Nur nachts: Zwischen funkelndem Zynismus und flachen Gags

Sybille Berg hat sich in den vergangenen Jahren einen Namen als bitterböse Beobachterin von Beziehungsneurosen und schönen, neuen Arbeitswelten gemacht. Ihre Kolumnen und Theaterstücke legen mit treffsicheren Pointen den Kern der Malaise frei.

So auch in ihrem neuen Stück „Nur nachts“, das die traurige
Verzweiflung der beiden Mitt-Vierziger Peter und Petra zeigt. Mit ähnlich geringem Marktwert, voller Bindungsängste und von der Midlife-Crisis geplagt treffen sich die beiden grauen Mäuse (gespielt von Judith Hofmann und Peter Moltzen) eines Abends. Mit Gesichtern, denen die Unzufriedenheit mit ihrem Leben eingeschrieben ist, und altbackenen Kleidern quälen sich beide Figuren tagelang mit ihren Ängsten.

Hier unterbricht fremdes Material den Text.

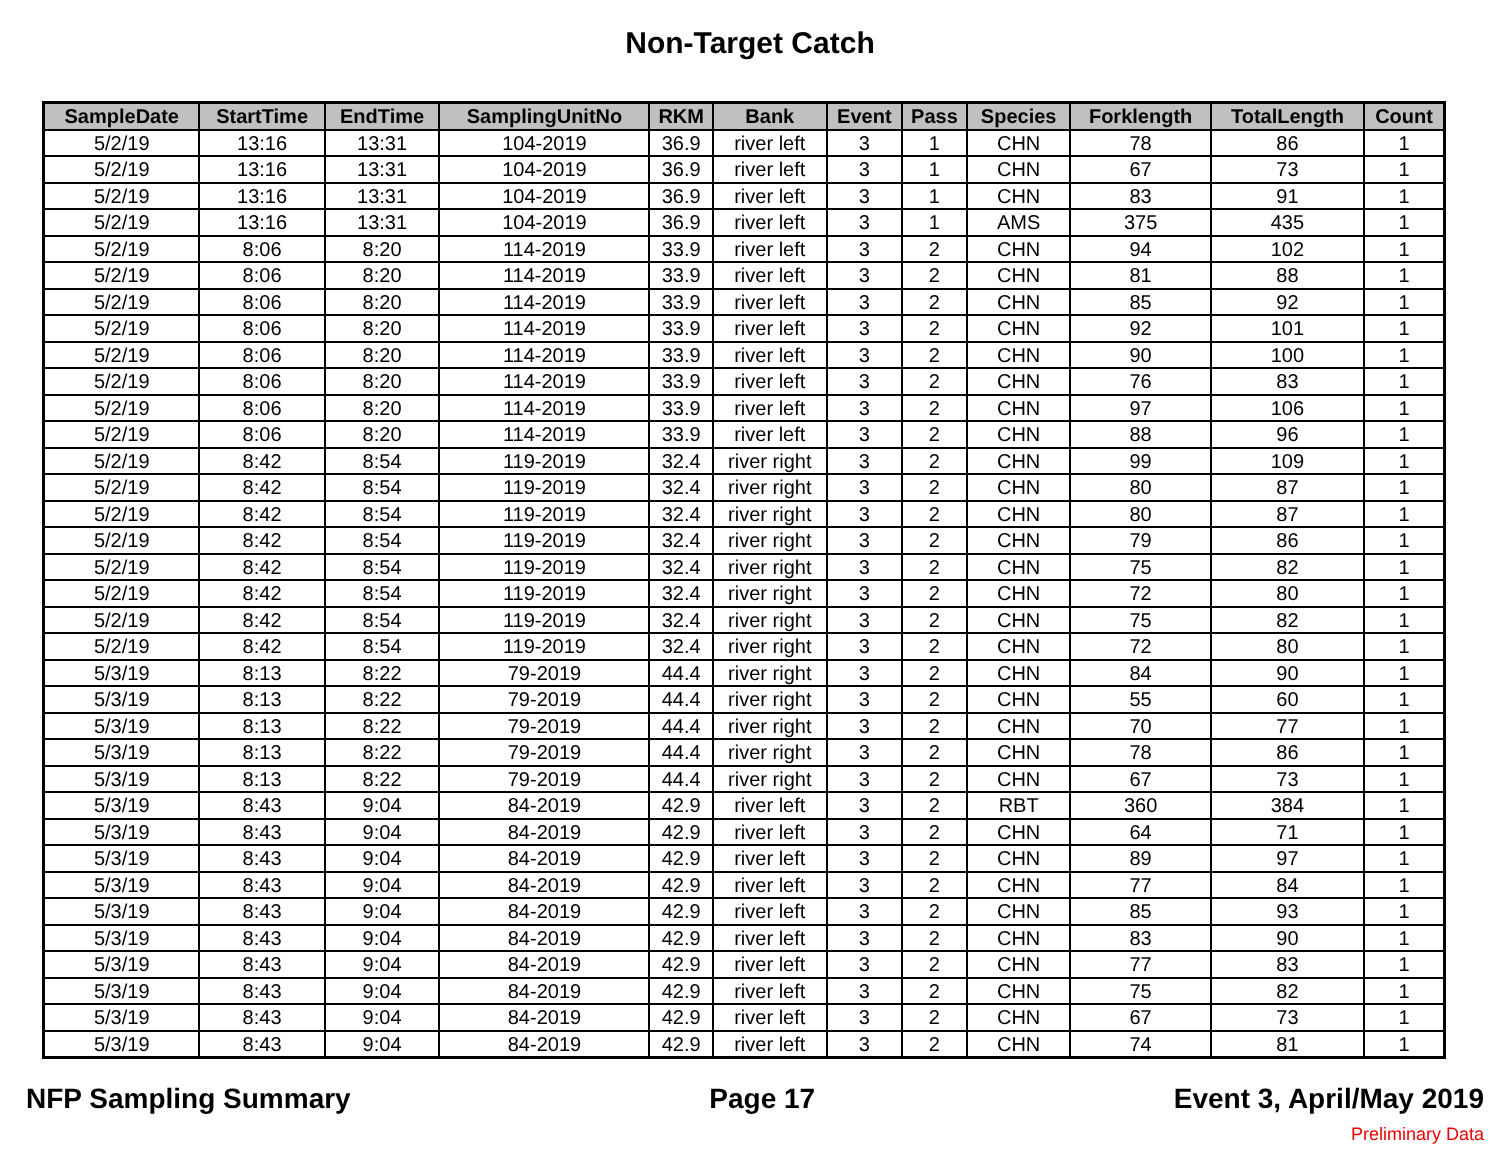Non-Target Catch
| SampleDate | StartTime | EndTime | SamplingUnitNo | RKM | Bank | Event | Pass | Species | Forklength | TotalLength | Count |
| --- | --- | --- | --- | --- | --- | --- | --- | --- | --- | --- | --- |
| 5/2/19 | 13:16 | 13:31 | 104-2019 | 36.9 | river left | 3 | 1 | CHN | 78 | 86 | 1 |
| 5/2/19 | 13:16 | 13:31 | 104-2019 | 36.9 | river left | 3 | 1 | CHN | 67 | 73 | 1 |
| 5/2/19 | 13:16 | 13:31 | 104-2019 | 36.9 | river left | 3 | 1 | CHN | 83 | 91 | 1 |
| 5/2/19 | 13:16 | 13:31 | 104-2019 | 36.9 | river left | 3 | 1 | AMS | 375 | 435 | 1 |
| 5/2/19 | 8:06 | 8:20 | 114-2019 | 33.9 | river left | 3 | 2 | CHN | 94 | 102 | 1 |
| 5/2/19 | 8:06 | 8:20 | 114-2019 | 33.9 | river left | 3 | 2 | CHN | 81 | 88 | 1 |
| 5/2/19 | 8:06 | 8:20 | 114-2019 | 33.9 | river left | 3 | 2 | CHN | 85 | 92 | 1 |
| 5/2/19 | 8:06 | 8:20 | 114-2019 | 33.9 | river left | 3 | 2 | CHN | 92 | 101 | 1 |
| 5/2/19 | 8:06 | 8:20 | 114-2019 | 33.9 | river left | 3 | 2 | CHN | 90 | 100 | 1 |
| 5/2/19 | 8:06 | 8:20 | 114-2019 | 33.9 | river left | 3 | 2 | CHN | 76 | 83 | 1 |
| 5/2/19 | 8:06 | 8:20 | 114-2019 | 33.9 | river left | 3 | 2 | CHN | 97 | 106 | 1 |
| 5/2/19 | 8:06 | 8:20 | 114-2019 | 33.9 | river left | 3 | 2 | CHN | 88 | 96 | 1 |
| 5/2/19 | 8:42 | 8:54 | 119-2019 | 32.4 | river right | 3 | 2 | CHN | 99 | 109 | 1 |
| 5/2/19 | 8:42 | 8:54 | 119-2019 | 32.4 | river right | 3 | 2 | CHN | 80 | 87 | 1 |
| 5/2/19 | 8:42 | 8:54 | 119-2019 | 32.4 | river right | 3 | 2 | CHN | 80 | 87 | 1 |
| 5/2/19 | 8:42 | 8:54 | 119-2019 | 32.4 | river right | 3 | 2 | CHN | 79 | 86 | 1 |
| 5/2/19 | 8:42 | 8:54 | 119-2019 | 32.4 | river right | 3 | 2 | CHN | 75 | 82 | 1 |
| 5/2/19 | 8:42 | 8:54 | 119-2019 | 32.4 | river right | 3 | 2 | CHN | 72 | 80 | 1 |
| 5/2/19 | 8:42 | 8:54 | 119-2019 | 32.4 | river right | 3 | 2 | CHN | 75 | 82 | 1 |
| 5/2/19 | 8:42 | 8:54 | 119-2019 | 32.4 | river right | 3 | 2 | CHN | 72 | 80 | 1 |
| 5/3/19 | 8:13 | 8:22 | 79-2019 | 44.4 | river right | 3 | 2 | CHN | 84 | 90 | 1 |
| 5/3/19 | 8:13 | 8:22 | 79-2019 | 44.4 | river right | 3 | 2 | CHN | 55 | 60 | 1 |
| 5/3/19 | 8:13 | 8:22 | 79-2019 | 44.4 | river right | 3 | 2 | CHN | 70 | 77 | 1 |
| 5/3/19 | 8:13 | 8:22 | 79-2019 | 44.4 | river right | 3 | 2 | CHN | 78 | 86 | 1 |
| 5/3/19 | 8:13 | 8:22 | 79-2019 | 44.4 | river right | 3 | 2 | CHN | 67 | 73 | 1 |
| 5/3/19 | 8:43 | 9:04 | 84-2019 | 42.9 | river left | 3 | 2 | RBT | 360 | 384 | 1 |
| 5/3/19 | 8:43 | 9:04 | 84-2019 | 42.9 | river left | 3 | 2 | CHN | 64 | 71 | 1 |
| 5/3/19 | 8:43 | 9:04 | 84-2019 | 42.9 | river left | 3 | 2 | CHN | 89 | 97 | 1 |
| 5/3/19 | 8:43 | 9:04 | 84-2019 | 42.9 | river left | 3 | 2 | CHN | 77 | 84 | 1 |
| 5/3/19 | 8:43 | 9:04 | 84-2019 | 42.9 | river left | 3 | 2 | CHN | 85 | 93 | 1 |
| 5/3/19 | 8:43 | 9:04 | 84-2019 | 42.9 | river left | 3 | 2 | CHN | 83 | 90 | 1 |
| 5/3/19 | 8:43 | 9:04 | 84-2019 | 42.9 | river left | 3 | 2 | CHN | 77 | 83 | 1 |
| 5/3/19 | 8:43 | 9:04 | 84-2019 | 42.9 | river left | 3 | 2 | CHN | 75 | 82 | 1 |
| 5/3/19 | 8:43 | 9:04 | 84-2019 | 42.9 | river left | 3 | 2 | CHN | 67 | 73 | 1 |
| 5/3/19 | 8:43 | 9:04 | 84-2019 | 42.9 | river left | 3 | 2 | CHN | 74 | 81 | 1 |
NFP Sampling Summary Page 17 Event 3, April/May 2019
Preliminary Data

„Du hast die Wahl romantisch zu sein und zu leiden oder
Romantik zu vergessen und glücklich zu sein“ schrieb Sibylle Berg im Programmheft. In diesem Dilemma ringen die beiden Figuren mit sich und den Gespenstern ihrer Albträume. Der Regisseur Rafael Sanchez lässt eine wilde Bande von Geistern auftreten: Mal im Gleichschritt marschierend, mal hopsend
taucht die Truppe auf der Bühne auf, angeführt von Christoph Franken und Natali Seelig.

Zum Missfallen einiger Zuschauer kippt der bittere Ernst der
Sybille Berg immer wieder in trashigen Humor: Eine Hand wird abgesägt, Christoph Franken lässt sich als Baby auf der Bühne wickeln. Die Konsequenz: Nicht nur auf der Bühne kriselt es in den Beziehungen, auch ein Paar im Publikum streitet vernehmlich. Er meckert vor sich hin: „O Gott, ist das alles flach“, sie versucht, ihn zu besänftigen. Bis er sich dann zur Hälfte des Stücks durch die Reihen der Kammerspiele des Deutschen Theaters zur Garderobe kämpft.

Es hätte dem Stück besser getan, sich ganz auf den funkelnden
Zynismus der Berg-Dialoge zu konzentrieren und ihn nicht mit einer Soße aus schalen Gags und Regieeinfällen zu überdecken. In gedämpfter Stimmung drängt sich das Publikum nach knapp zwei Stunden durch den engen Ausgang. Zwei Frauen
mittleren Alters sind sich einig: Gut, dass der XY nicht dabei gewesen sei. Für den wäre das zu bitter gewesen.